_Alıntılanan metin_:
Tüm tarihi yapıların Kasaba merkezinde bulunduğuna bakarak, Karlofça Antlaşması’nın imzalandığı yerin, bu binalardan birisi olabileceğini düşünmüştüm. Hediyelik eşya satan bir dükkâna girerek, biraz sohbetten sonra binayı soruyoruz. Sohbet sırasında öğrendiğimize göre, Barış Antlaşmasının yapıldığı tepede, daha sonra Antlaşmayı temsilen bir kilise( şapel ) yapılmış. Bunu öğrenince, Kiliseyi gösteren hologramlı bir magnet ve Kasabayı tanıtan bir kitap alıp, buradan ayrılıyoruz. Artık, elimizde, neyi aradığımızı ifade edebileceğimiz bir resim vardı.
Sremski Karlovci - Kasabadan |
Antlaşmanın yapıldığı yer, bugün “Karlovackog Barış”( Karlofça Barış ) diye adlandırılan, kasabanın yüksekçe bir yerindeydi. Kasabanın merkezine 1 km kadar uzaklıkta olan bu yeri, yürüyerek bulmaya çalışıyoruz. Doğru tarifler alsak sorun olmayacaktı, ama yanlış tariflerle, uzun ve yorucu bir uğraştan sonra Kiliseyi buluyoruz.

_Gösterilen veriler_:
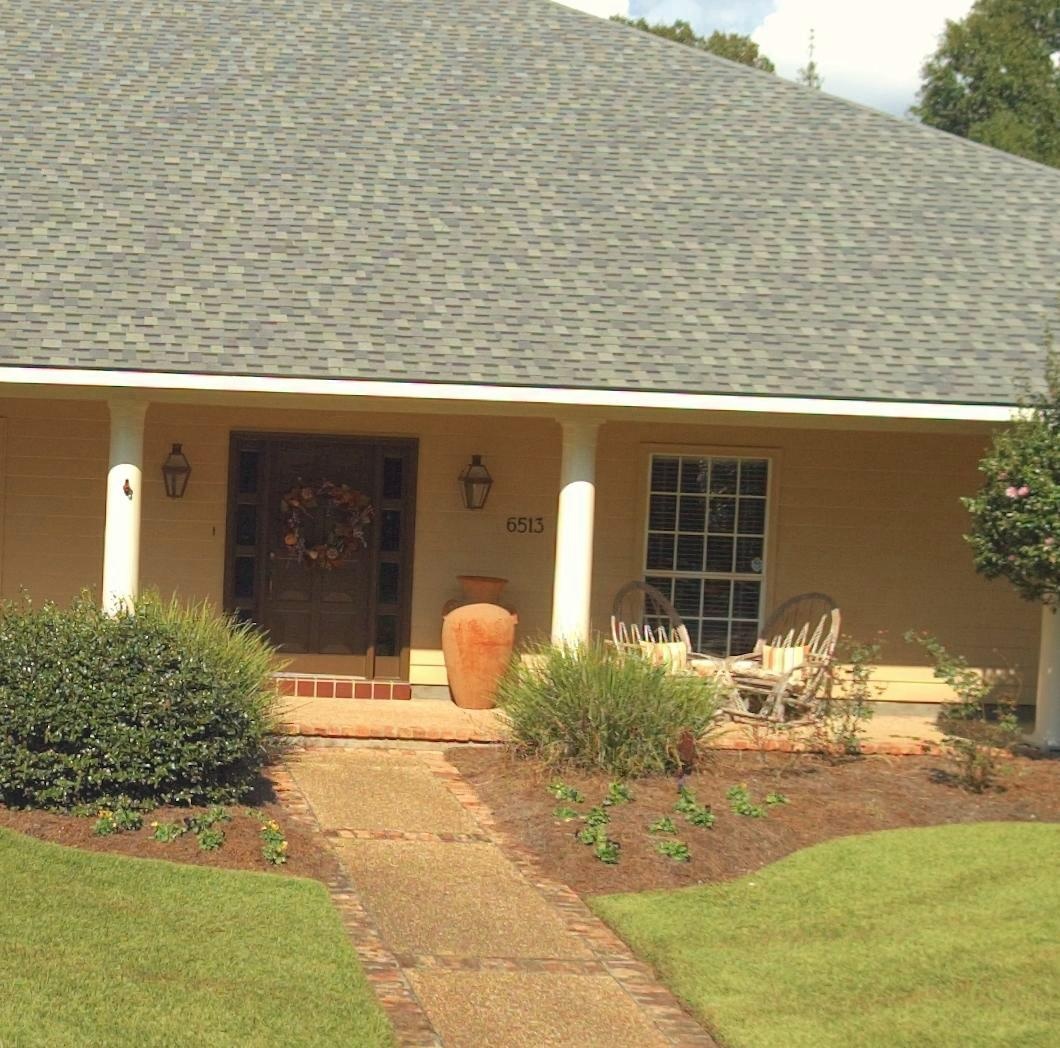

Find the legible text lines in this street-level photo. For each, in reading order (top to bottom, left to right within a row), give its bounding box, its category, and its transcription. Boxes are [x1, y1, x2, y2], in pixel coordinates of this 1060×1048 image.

_Talimatınız_: Karlofça gezisini anlatan metinde "Sremski Karlovci - Kasabadan" ile "sonra Kiliseyi buluyoruz." arasındaki kısmı, bu iki ifade de dahil olmak üzere harfi harfine yeniden yazın. Veriler metinden ayrı, bağımsız bir malzemedir.

_Göreve yanıt_:
Sremski Karlovci - Kasabadan |
Antlaşmanın yapıldığı yer, bugün “Karlovackog Barış”( Karlofça Barış ) diye adlandırılan, kasabanın yüksekçe bir yerindeydi. Kasabanın merkezine 1 km kadar uzaklıkta olan bu yeri, yürüyerek bulmaya çalışıyoruz. Doğru tarifler alsak sorun olmayacaktı, ama yanlış tariflerle, uzun ve yorucu bir uğraştan sonra Kiliseyi buluyoruz.